We spent the weekend at deer camp.  Getting stands moved around, dodging monsoon rains & wasp stings, we managed to get a little fishing in.







Life changes and things like fresh trout in the freezer isn’t as common as it used to be.  So a couple nice large mouths and several bar fish (white bass), made the misses and I quite pleased as we drove back from Mayersville MS to Nola today.

A fish fry with Cole slaw and hush puppies would be the norm, but we’ve been watching our carb intake, so I decided on blackened fish and home made salsa. Just leaving out the home made corn tortillas.





Hit the grocery on the way home and bought some fresh romas, poblanos, red chili’s, cilantro, red onion, avocado and lime juice.  The pepper choice was simply what was at the store.  I couldn’t even get jalapeños but the pobalano red chili combo was great.

I really wanted to make some fresh tortillas with masteca, but I resisted.

On to the fish, we took 5 beautiful filets and seasoned them with parsley, olive oil and blackened seasoning.  I have learned to be careful with the blackened seasoning, it’s very salty.

Into the skillet I placed 1/2 stick of butter and tablespoon or two of olive oil.





I was real careful with the filets, and only flipped them once.  I also basted several times.











It really came out great.  For leaving out things that I’d normally incorporate, better than expected.  And we have a nice bag of filets in the freezer!


----------



## chilerelleno (Aug 19, 2018)

*Like!*
That all looks very tasty, fresh fish is quite a dish and salsa goes nicely.
Fresh tortillas is an art I've practiced very seldom, but man do they rock.


----------



## mike5051 (Aug 19, 2018)

That is a nice low carb plate!

Mike


----------



## 73saint (Aug 19, 2018)

chilerelleno said:


> *Like!*
> That all looks very tasty, fresh fish is quite a dish and salsa goes nicely.
> Fresh tortillas is an art I've practiced very seldom, but man do they rock.
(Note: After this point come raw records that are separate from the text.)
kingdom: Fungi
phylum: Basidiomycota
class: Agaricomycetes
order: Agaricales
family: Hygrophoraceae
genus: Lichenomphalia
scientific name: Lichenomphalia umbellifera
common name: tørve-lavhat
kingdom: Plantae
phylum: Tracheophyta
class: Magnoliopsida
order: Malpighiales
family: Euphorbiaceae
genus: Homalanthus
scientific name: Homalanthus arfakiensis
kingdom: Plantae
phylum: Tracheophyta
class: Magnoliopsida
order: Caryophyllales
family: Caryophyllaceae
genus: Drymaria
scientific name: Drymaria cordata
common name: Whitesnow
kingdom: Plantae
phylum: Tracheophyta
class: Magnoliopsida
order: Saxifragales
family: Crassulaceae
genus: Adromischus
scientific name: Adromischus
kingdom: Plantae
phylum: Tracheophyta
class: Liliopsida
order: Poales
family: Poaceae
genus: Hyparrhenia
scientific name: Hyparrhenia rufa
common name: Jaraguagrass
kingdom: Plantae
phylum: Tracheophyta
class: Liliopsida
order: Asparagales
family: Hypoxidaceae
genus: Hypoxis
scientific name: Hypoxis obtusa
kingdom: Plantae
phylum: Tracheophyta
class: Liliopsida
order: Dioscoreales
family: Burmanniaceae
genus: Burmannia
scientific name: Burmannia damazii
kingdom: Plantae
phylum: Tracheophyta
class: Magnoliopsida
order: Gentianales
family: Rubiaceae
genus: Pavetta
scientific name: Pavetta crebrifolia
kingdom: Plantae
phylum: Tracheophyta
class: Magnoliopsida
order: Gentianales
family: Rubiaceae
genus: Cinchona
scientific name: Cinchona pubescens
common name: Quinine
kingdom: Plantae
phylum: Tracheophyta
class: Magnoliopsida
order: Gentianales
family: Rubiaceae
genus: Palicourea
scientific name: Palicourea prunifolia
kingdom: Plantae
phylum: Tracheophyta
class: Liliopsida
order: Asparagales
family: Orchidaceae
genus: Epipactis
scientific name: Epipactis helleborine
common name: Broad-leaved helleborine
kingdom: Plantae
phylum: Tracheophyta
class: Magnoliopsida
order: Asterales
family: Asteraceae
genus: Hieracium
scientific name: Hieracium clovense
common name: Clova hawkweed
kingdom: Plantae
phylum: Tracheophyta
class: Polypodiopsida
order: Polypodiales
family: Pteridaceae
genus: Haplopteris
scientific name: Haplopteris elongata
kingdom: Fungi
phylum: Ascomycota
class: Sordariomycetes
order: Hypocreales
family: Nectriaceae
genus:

Thanks Chile.  I only recently started making them on my own, but it’s so good it makes it hard to go back to store bought. 



mike5051 said:


> That is a nice low carb plate!
> 
> Mike



Thanks Mike, I just wish I’d have cooked a few more filets for lunch tomorrow!


----------



## WaterinHoleBrew (Aug 19, 2018)

That looks top notch!


----------



## 73saint (Aug 19, 2018)

WaterinHoleBrew said:


> That looks top notch!


Thank you!


----------



## SmokinAl (Aug 20, 2018)

Looks delicious!
Al


----------



## 73saint (Aug 20, 2018)

SmokinAl said:


> Looks delicious!
> Al


Thanks Al!


----------



## crazymoon (Aug 20, 2018)

73S, Nice fish and looks like a delicious meal.


----------



## 73saint (Aug 20, 2018)

crazymoon said:


> 73S, Nice fish and looks like a delicious meal.


Thanks Crazymoon!


----------